══ PROVIDED RECORDS

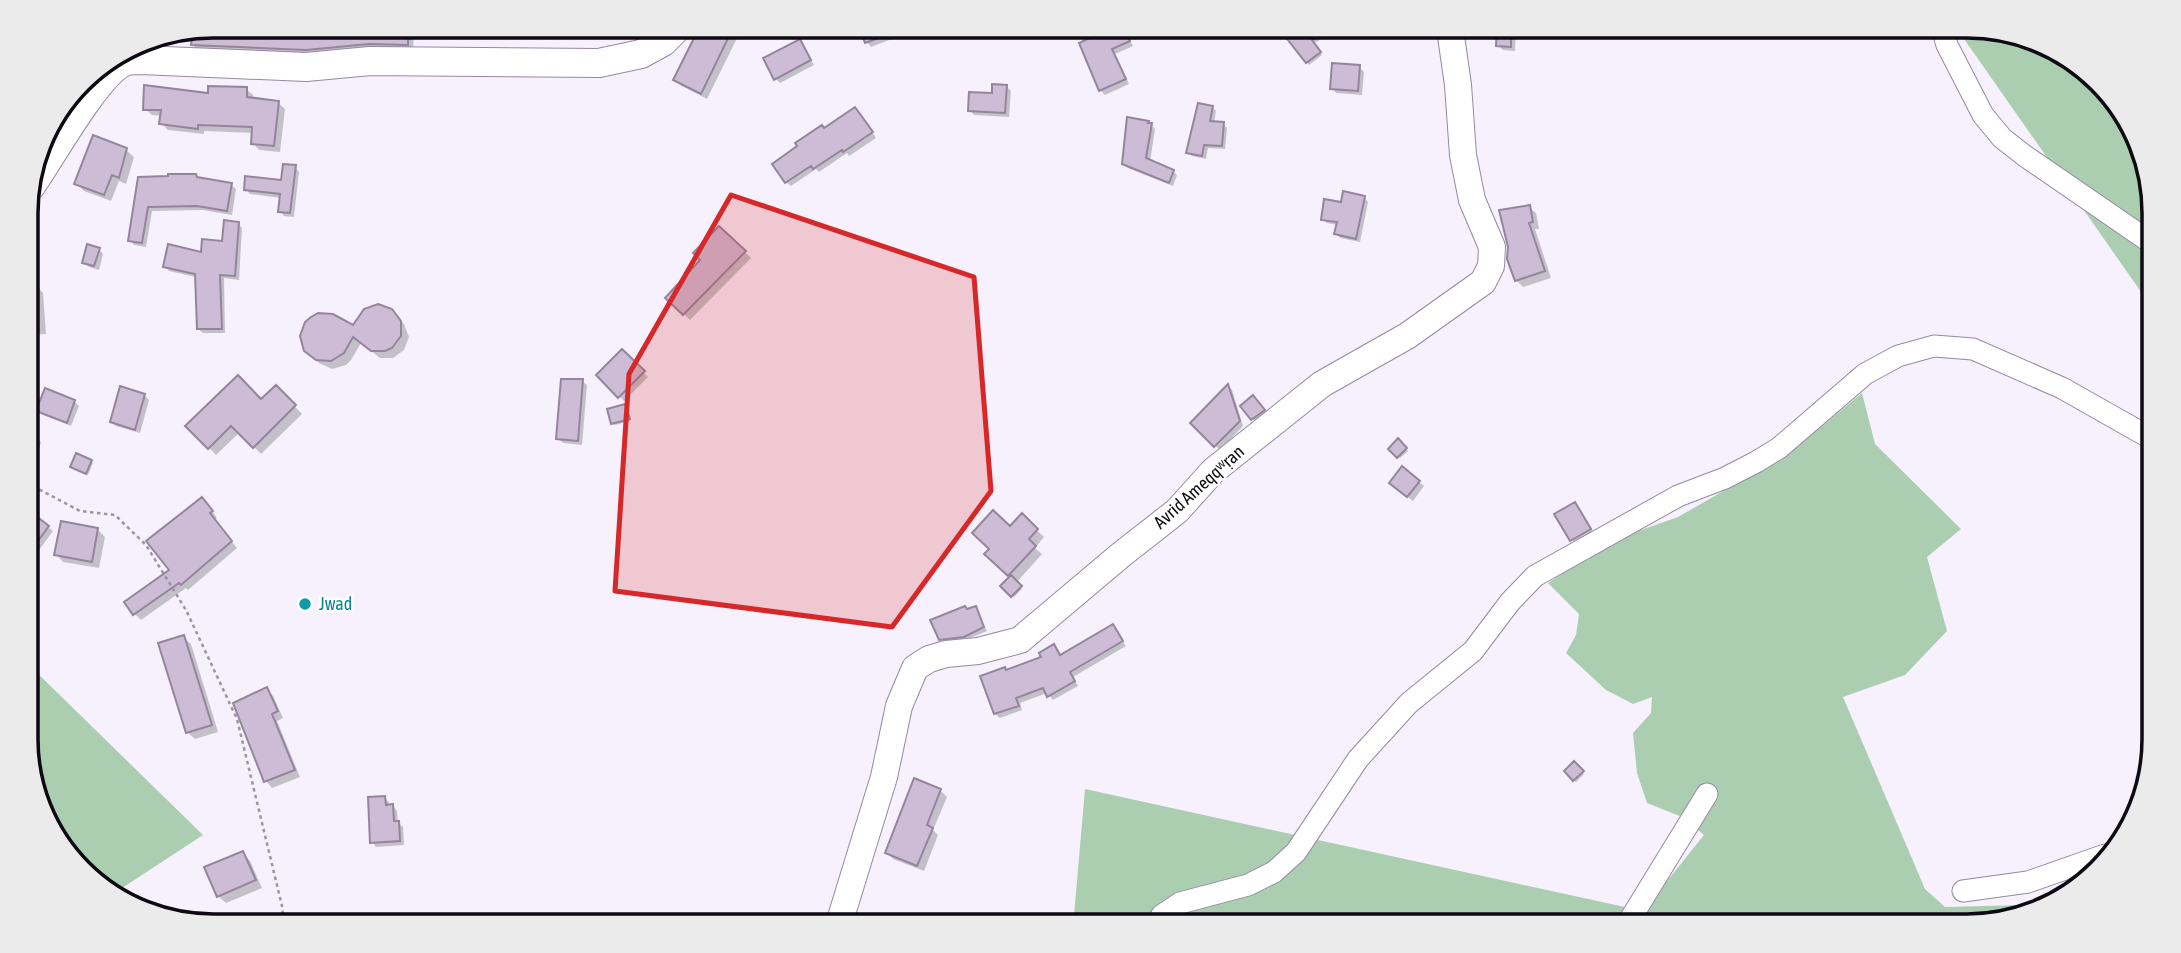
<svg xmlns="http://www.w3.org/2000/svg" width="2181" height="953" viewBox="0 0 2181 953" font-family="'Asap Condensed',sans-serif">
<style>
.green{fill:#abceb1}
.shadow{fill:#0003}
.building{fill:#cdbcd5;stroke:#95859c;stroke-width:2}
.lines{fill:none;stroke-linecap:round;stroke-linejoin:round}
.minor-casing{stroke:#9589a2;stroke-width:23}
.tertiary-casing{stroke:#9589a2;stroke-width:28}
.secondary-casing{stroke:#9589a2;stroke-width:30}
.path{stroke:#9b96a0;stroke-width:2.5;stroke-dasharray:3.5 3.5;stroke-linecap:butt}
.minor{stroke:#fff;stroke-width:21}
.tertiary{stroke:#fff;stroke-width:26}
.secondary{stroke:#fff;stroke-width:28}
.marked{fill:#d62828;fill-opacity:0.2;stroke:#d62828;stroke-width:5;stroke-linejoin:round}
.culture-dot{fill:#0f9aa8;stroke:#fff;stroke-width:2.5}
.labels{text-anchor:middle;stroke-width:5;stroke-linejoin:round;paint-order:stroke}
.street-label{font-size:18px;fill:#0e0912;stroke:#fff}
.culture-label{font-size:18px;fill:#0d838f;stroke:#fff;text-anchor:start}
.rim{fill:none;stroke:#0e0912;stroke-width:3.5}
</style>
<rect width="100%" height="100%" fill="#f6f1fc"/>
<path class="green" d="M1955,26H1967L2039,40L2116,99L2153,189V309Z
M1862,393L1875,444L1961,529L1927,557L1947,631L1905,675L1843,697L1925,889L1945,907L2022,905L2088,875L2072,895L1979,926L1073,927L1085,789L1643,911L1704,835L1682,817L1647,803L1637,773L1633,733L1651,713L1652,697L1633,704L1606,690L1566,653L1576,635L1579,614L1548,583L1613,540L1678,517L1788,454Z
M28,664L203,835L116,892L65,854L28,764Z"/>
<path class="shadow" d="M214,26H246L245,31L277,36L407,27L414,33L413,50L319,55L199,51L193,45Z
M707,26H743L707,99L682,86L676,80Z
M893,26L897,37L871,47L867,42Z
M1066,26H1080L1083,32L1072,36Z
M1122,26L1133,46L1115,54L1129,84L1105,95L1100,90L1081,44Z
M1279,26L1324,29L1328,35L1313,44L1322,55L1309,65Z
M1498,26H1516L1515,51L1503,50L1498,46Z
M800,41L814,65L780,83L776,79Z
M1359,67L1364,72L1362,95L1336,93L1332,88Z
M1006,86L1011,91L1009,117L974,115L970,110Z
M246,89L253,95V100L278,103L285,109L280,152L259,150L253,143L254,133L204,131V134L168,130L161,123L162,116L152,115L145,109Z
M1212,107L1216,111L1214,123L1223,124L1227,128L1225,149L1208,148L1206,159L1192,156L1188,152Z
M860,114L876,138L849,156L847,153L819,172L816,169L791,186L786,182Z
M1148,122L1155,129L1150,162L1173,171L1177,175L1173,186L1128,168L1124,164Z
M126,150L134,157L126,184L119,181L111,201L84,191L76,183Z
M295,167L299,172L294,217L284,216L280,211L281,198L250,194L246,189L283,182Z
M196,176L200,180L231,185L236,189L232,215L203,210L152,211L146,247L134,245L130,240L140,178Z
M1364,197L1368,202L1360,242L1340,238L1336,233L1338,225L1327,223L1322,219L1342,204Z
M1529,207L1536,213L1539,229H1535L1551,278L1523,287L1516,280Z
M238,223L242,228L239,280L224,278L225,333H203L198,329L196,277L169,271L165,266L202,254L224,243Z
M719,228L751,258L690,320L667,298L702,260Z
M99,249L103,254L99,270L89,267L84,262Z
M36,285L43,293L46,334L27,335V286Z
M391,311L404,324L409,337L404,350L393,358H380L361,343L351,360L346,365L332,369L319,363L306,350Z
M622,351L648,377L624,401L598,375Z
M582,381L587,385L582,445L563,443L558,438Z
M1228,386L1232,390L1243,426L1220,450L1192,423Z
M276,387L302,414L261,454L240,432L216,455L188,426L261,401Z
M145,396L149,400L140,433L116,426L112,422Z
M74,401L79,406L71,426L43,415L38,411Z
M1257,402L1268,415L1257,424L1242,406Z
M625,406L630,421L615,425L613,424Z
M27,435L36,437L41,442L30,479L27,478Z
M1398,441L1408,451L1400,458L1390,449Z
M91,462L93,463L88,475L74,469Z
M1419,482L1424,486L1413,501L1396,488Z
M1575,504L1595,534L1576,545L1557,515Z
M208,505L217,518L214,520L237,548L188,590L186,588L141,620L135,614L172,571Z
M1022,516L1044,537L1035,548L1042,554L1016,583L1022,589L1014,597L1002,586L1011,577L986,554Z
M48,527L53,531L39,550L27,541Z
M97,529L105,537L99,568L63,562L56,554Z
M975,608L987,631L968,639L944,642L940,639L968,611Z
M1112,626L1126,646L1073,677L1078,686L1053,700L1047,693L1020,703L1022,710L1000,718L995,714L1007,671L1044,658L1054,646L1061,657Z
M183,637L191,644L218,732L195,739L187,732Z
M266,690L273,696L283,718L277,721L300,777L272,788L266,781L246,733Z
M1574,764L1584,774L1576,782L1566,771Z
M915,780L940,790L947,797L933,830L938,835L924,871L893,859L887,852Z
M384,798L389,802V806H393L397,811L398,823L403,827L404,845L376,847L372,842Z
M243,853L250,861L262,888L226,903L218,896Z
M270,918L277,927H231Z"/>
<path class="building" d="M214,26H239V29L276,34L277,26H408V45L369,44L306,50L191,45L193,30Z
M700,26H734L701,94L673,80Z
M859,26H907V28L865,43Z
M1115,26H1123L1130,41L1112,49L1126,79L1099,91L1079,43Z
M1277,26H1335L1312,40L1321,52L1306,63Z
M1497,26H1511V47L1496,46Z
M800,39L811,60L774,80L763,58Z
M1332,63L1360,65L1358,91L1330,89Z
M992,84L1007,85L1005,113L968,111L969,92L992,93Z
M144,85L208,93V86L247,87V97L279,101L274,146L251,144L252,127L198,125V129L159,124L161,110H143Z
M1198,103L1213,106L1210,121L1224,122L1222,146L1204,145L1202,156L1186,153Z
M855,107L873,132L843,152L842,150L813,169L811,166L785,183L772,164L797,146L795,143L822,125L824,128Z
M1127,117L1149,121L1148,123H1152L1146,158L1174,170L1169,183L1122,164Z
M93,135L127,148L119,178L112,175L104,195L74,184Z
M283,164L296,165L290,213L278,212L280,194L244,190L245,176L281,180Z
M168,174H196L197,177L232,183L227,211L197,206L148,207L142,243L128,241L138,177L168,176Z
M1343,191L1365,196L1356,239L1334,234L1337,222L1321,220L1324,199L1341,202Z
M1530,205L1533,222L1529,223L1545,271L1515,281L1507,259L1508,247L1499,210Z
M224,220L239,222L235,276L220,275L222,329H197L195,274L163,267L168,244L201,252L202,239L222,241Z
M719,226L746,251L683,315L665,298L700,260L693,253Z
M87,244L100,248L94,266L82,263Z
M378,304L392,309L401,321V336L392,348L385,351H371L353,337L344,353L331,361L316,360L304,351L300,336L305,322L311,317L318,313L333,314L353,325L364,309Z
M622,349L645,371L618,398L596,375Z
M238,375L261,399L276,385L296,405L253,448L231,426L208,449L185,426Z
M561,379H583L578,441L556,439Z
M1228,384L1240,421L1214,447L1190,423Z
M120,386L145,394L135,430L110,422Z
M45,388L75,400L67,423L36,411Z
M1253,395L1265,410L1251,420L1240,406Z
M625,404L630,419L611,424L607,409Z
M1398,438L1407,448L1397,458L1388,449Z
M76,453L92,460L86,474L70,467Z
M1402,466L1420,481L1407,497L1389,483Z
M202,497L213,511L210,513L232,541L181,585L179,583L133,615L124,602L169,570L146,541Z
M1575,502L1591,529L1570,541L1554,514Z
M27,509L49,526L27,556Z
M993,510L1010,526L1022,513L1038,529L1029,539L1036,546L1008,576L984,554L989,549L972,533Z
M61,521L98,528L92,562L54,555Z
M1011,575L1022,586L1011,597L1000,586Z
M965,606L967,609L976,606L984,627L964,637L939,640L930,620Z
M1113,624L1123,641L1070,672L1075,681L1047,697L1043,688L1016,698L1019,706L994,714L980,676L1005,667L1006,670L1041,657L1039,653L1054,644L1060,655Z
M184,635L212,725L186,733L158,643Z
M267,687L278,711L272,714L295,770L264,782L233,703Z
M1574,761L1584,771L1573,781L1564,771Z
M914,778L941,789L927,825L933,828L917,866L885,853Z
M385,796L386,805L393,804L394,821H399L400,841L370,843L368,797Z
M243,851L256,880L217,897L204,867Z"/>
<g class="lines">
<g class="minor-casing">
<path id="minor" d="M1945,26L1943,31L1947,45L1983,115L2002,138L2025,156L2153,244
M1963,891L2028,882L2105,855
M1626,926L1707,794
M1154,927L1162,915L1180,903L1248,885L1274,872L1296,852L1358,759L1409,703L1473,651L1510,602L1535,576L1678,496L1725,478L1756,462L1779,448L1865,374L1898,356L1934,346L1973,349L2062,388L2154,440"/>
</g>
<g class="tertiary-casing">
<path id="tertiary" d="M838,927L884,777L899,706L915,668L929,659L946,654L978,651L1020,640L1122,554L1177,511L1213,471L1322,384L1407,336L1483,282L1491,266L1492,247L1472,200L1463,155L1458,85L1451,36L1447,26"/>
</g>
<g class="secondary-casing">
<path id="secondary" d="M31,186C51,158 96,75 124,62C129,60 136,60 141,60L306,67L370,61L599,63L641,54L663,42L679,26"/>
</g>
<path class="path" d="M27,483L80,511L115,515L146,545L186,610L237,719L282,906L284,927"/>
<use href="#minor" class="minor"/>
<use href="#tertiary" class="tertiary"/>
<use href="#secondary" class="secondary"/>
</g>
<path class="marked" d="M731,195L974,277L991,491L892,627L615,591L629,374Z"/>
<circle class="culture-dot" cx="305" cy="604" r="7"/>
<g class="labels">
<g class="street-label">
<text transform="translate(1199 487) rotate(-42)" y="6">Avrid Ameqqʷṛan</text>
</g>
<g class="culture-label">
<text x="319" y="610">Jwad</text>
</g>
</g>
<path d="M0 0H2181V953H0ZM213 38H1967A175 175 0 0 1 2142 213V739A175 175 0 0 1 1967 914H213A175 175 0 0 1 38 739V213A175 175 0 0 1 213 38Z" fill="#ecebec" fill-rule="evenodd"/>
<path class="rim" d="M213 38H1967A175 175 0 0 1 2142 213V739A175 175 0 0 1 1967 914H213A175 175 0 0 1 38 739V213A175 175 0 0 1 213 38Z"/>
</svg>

════

**ACTIVITY:** From the entries above, copy every line where the word "linecap" shows up.

**REPLY:**
.lines{fill:none;stroke-linecap:round;stroke-linejoin:round}
.path{stroke:#9b96a0;stroke-width:2.5;stroke-dasharray:3.5 3.5;stroke-linecap:butt}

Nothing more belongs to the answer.